• _WHAT THIS TASK INVOLVES_:
Where a picture appears, skip it and copy everything else in the listing exactly.

• _DATA EXTRACT_:
━━━━━━━━
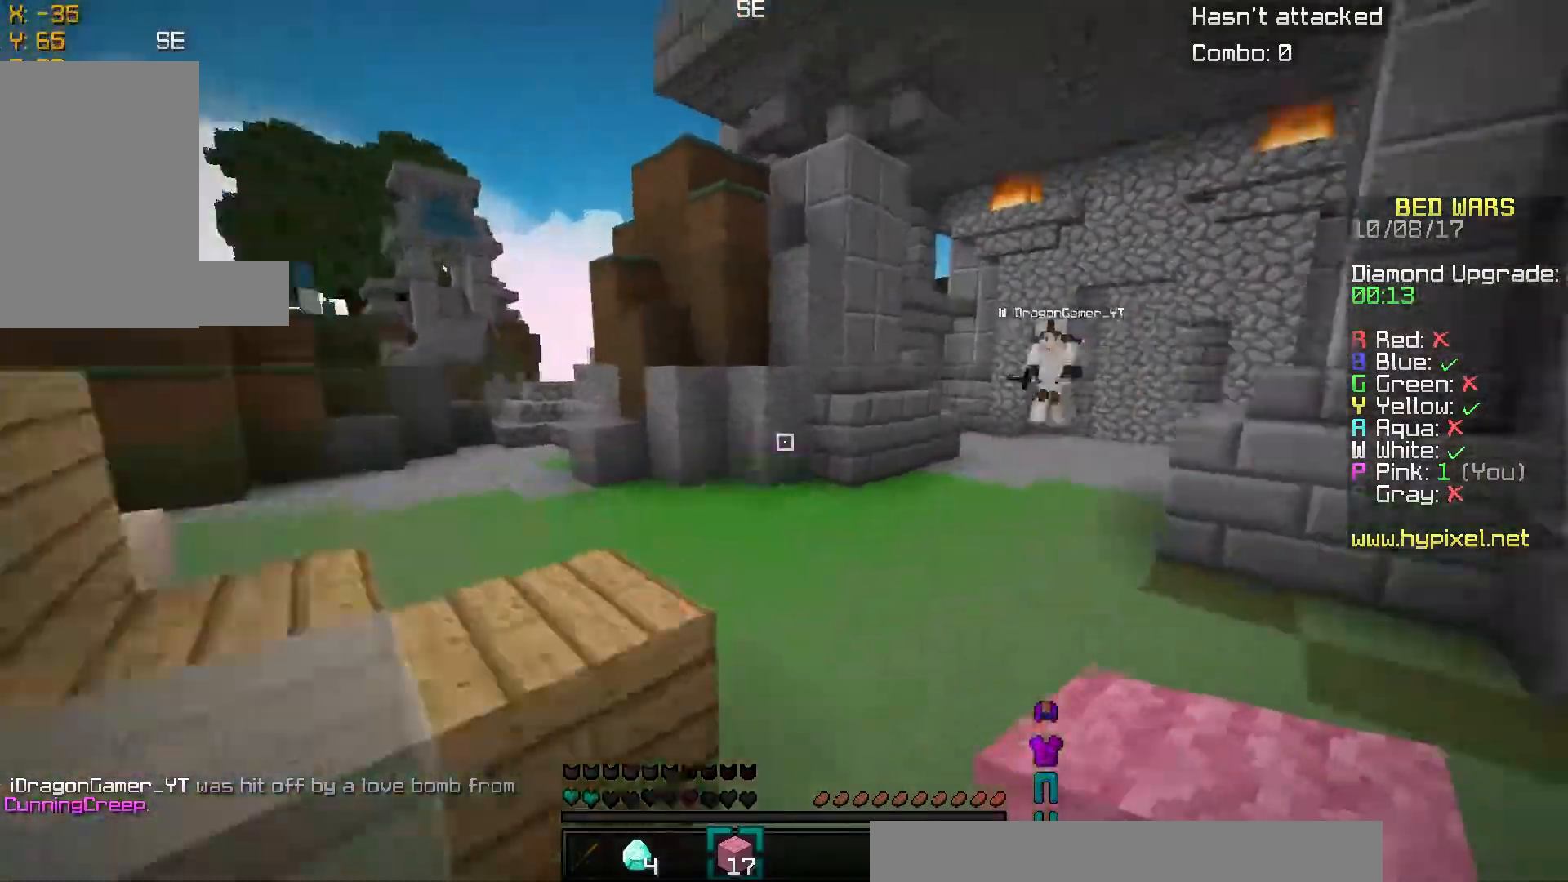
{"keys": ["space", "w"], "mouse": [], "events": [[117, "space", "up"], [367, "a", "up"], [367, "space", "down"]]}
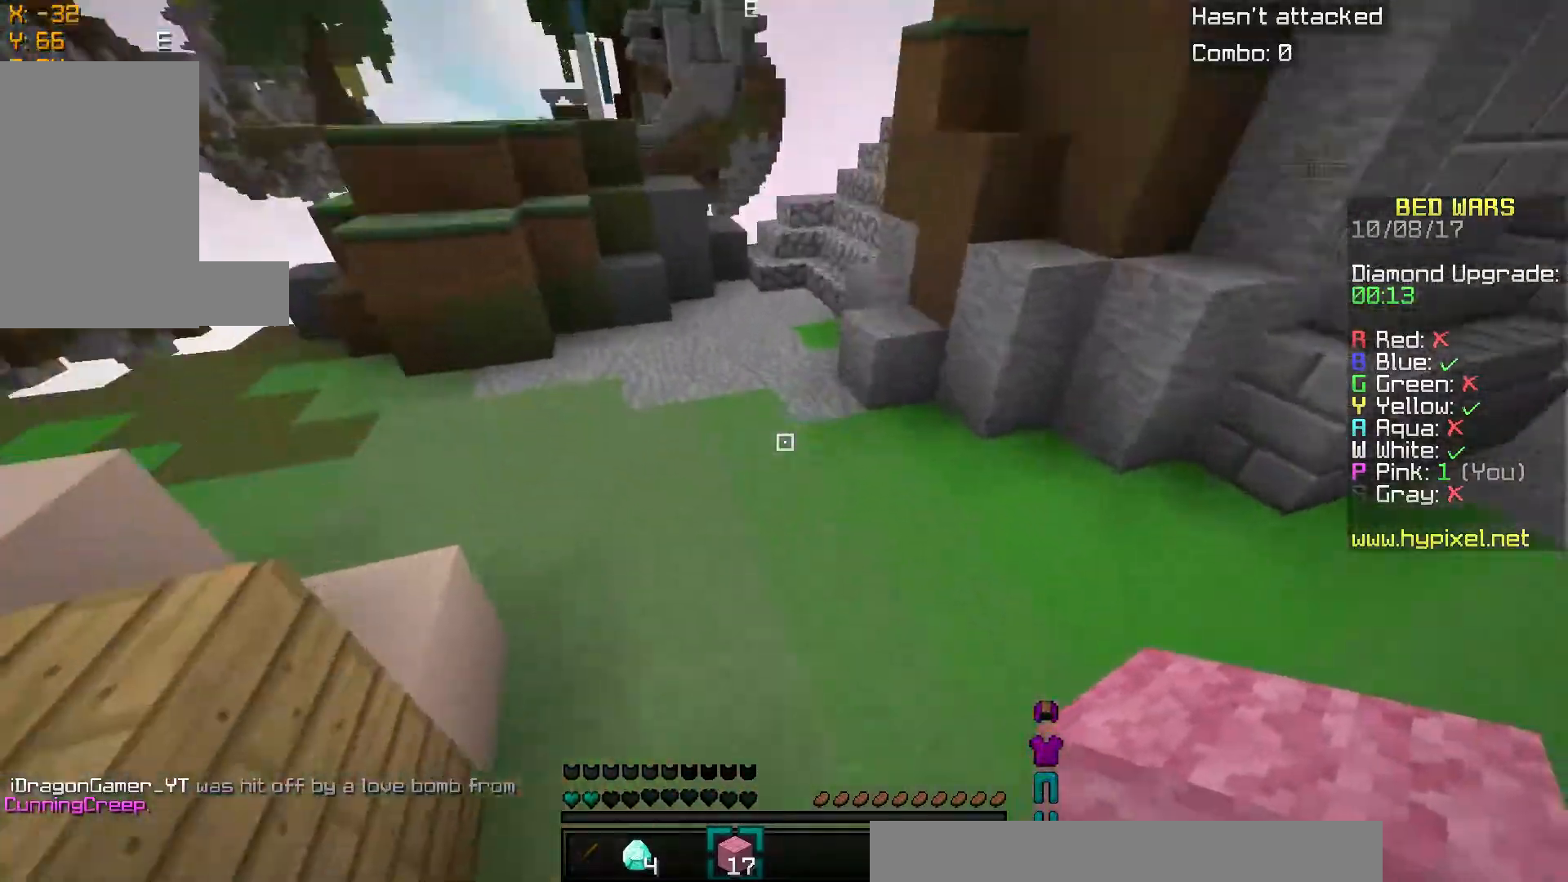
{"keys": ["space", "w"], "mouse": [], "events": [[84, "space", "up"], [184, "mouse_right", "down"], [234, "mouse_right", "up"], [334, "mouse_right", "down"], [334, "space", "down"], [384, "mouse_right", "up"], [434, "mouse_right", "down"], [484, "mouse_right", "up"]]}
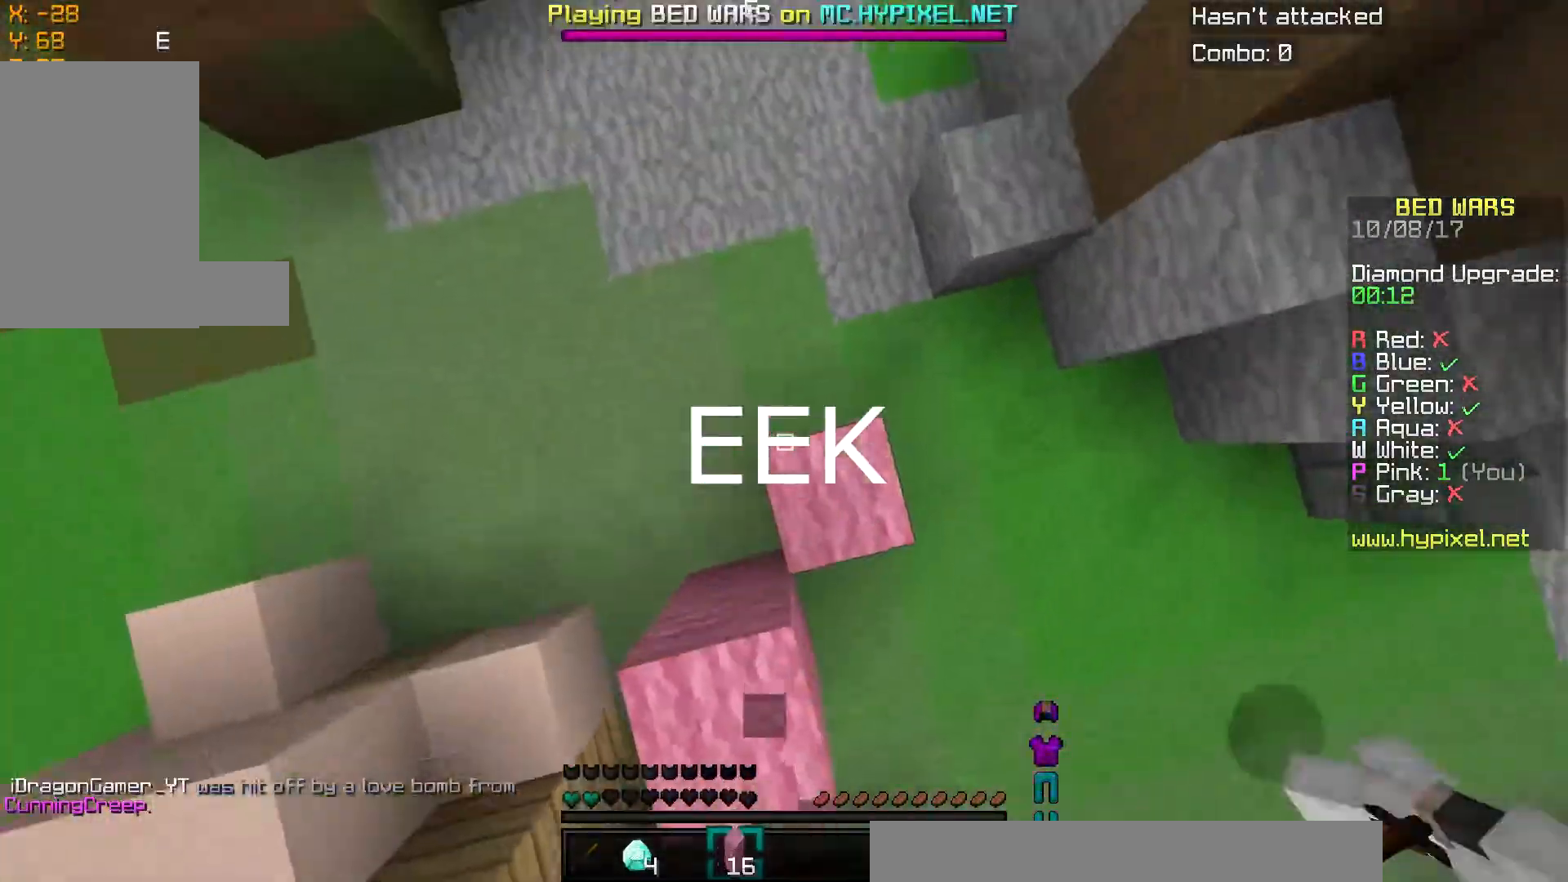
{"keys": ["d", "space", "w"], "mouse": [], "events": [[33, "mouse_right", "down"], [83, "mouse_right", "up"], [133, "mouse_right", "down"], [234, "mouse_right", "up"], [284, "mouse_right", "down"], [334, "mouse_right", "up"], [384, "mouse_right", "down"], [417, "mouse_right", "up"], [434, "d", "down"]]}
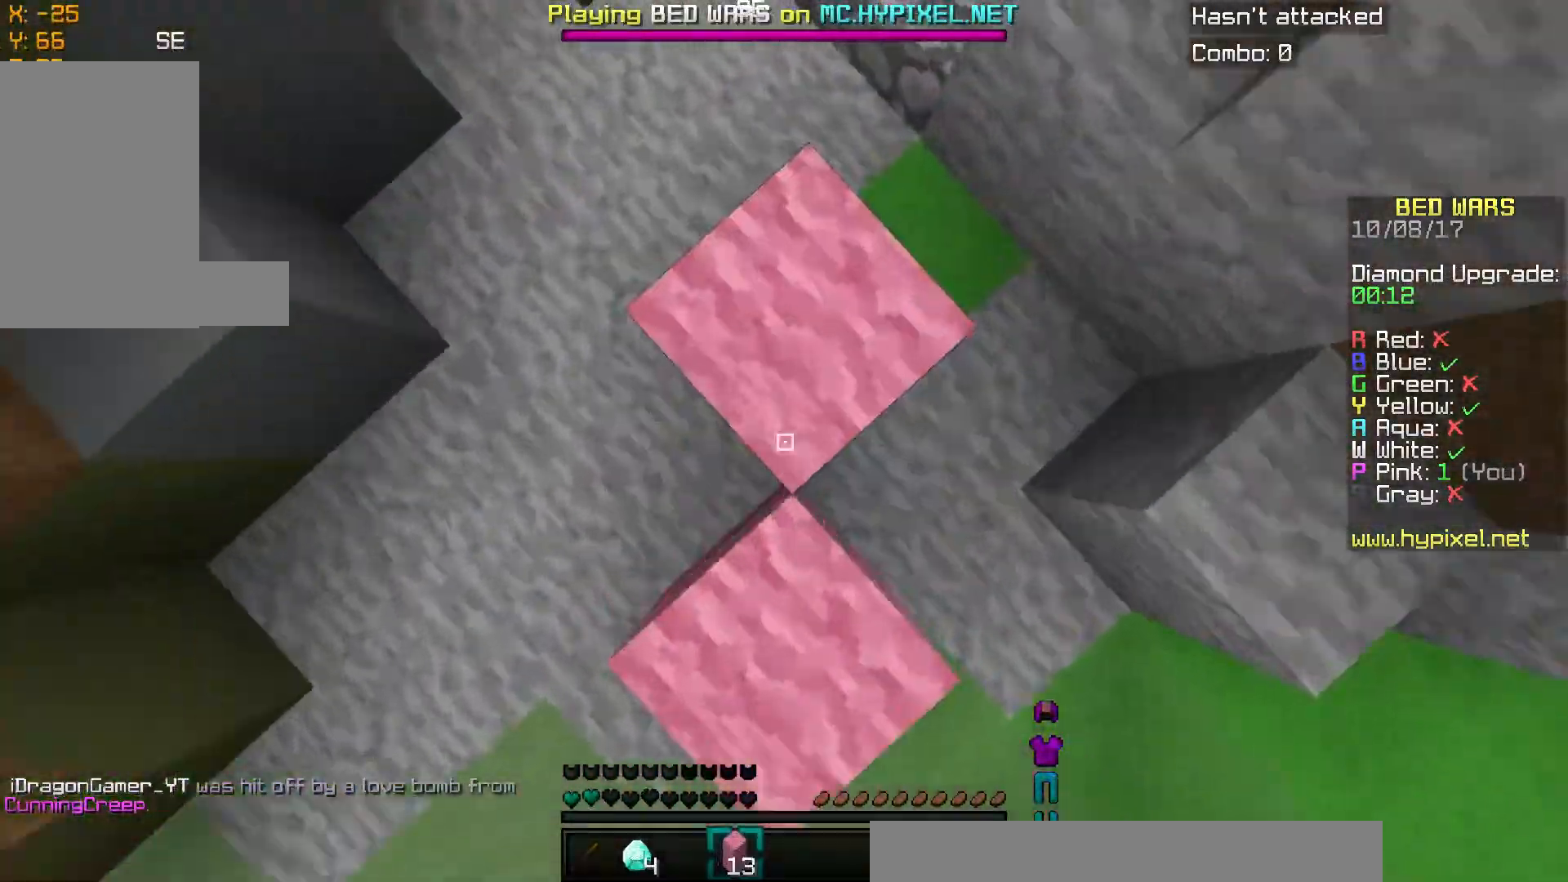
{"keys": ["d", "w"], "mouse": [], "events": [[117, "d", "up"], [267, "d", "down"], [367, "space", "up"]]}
━━━━━━━━
• _ANSWER_:
{"keys": ["space", "w"], "mouse": [], "events": [[117, "space", "up"], [367, "a", "up"], [367, "space", "down"]]}
{"keys": ["space", "w"], "mouse": [], "events": [[84, "space", "up"], [184, "mouse_right", "down"], [234, "mouse_right", "up"], [334, "mouse_right", "down"], [334, "space", "down"], [384, "mouse_right", "up"], [434, "mouse_right", "down"], [484, "mouse_right", "up"]]}
{"keys": ["d", "space", "w"], "mouse": [], "events": [[33, "mouse_right", "down"], [83, "mouse_right", "up"], [133, "mouse_right", "down"], [234, "mouse_right", "up"], [284, "mouse_right", "down"], [334, "mouse_right", "up"], [384, "mouse_right", "down"], [417, "mouse_right", "up"], [434, "d", "down"]]}
{"keys": ["d", "w"], "mouse": [], "events": [[117, "d", "up"], [267, "d", "down"], [367, "space", "up"]]}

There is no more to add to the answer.